Narendra Modi’s demonetization policy, which was implemented in November 2016, continues to impact the Indian economy in evolving ways. As such, the verdict is still out on whether the move will help improve India’s economic growth. Supporters of the policy believe that it is a good move because it will help reduce black income, reduce the amount of cash dependency in India, and ultimately act as a cleanse for India’s financial systems. Critics of the policy argue that the implementation of the policy is faulty as infrastructural shortages, such as lack of banks and Internet access in rural India, prevent the policy from being a success.
Since the Narendra Modi administration devalued the old Rs. 500 and Rs. 1000 notes, there has been a massive push for increasing the use of payment apps to reduce India’s dependency on cash. As discussed by economist and former member of the NITI Aayog Planning Commission, Bibek Debroy, in a recent article, the cash to GDP ratio in India has increased from nine to thirteen percent in around fifteen years. Compared with ratios below 10 percent in neighbouring countries such as Bangladesh and Sri Lanka, this ratio is a number that the government is aiming to lower.
To do so, the government is looking to electronic payment options such as NEFT (National Electronic Funds Transfer System), RTGS (Real-Time Gross Settlement Systems), IMPS (Immediate Payment Service), UPI (Unified Payment Interface), Wallets (Paytm, Paisa PE), and etc.
Recently, the Modi administration launched the Bharat Interface for Money (BHIM) – a digital payment app, which works exclusively on android-based systems. The app is based off the UPI system; therefore if someone has subscribed to UPI payments on their bank account, they will be able to use the BHIM app. It also works in conjunction with the Aadhar Card system, so as to allow fingerprint impressions to be included as an additional layer of security.

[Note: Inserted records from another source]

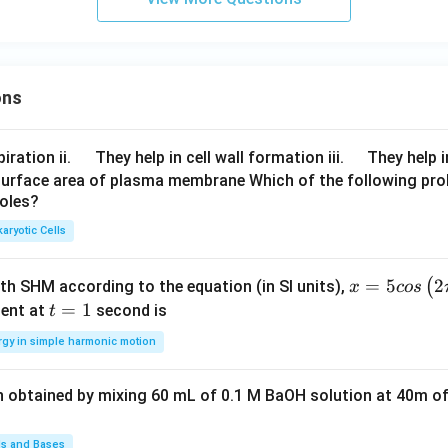
ons
\q
\q
iration ii.
They help in cell wall formation iii.
They help i
u
u
surface area of plasma membrane Which of the following pro
roles?
a
a
d
d
aryotic Cells
x =
=
5
2
(
ith SHM according to the equation (in SI units),
x
cos
5 c
t
=
1
ent at
second is
t
os
=
rgy in simple harmonic motion
\lef
1
t(2
n obtained by mixing 60 mL of 0.1 M BaOH solution at 40m of
\pi
t +
\fr
ds and Bases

However, while reducing the cash-GDP ratio is an important aim, the impact of electronic payment options remains questionable. According to a Global Attitudes Survey conducted by the Pew Research Center, only 22% of India has Internet access, and only 17% has smartphones. Additionally, even though the utilization of biometrics in the BHIM app is meant to be an added layer of security, it requires that a separate biometric reader be attached, which becomes an added cost.

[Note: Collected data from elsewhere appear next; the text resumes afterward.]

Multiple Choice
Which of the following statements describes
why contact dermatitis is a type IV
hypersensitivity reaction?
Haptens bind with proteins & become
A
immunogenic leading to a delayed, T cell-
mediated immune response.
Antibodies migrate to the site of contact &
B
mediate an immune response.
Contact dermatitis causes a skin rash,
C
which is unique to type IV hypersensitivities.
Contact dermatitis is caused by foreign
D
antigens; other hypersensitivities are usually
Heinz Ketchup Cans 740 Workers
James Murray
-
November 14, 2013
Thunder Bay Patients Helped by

Modi’s aims to digitize India appears to only be capable of digitizing wealthy Indians who can afford the hardware needed to access the digital realm. Therefore, for the most part apps like BHIM mostly have the capacity to do is reallocate cash from the wealthy to the poor. As an added bonus, the biometric security excludes people who, due to various biological and socioeconomic reasons are incapable of scanning their fingerprints.
While Modi’s goal of creating a “Digital India” is a laudable dream, there are severe infrastructure shortcomings, which need to be addressed before India can attain that level of development.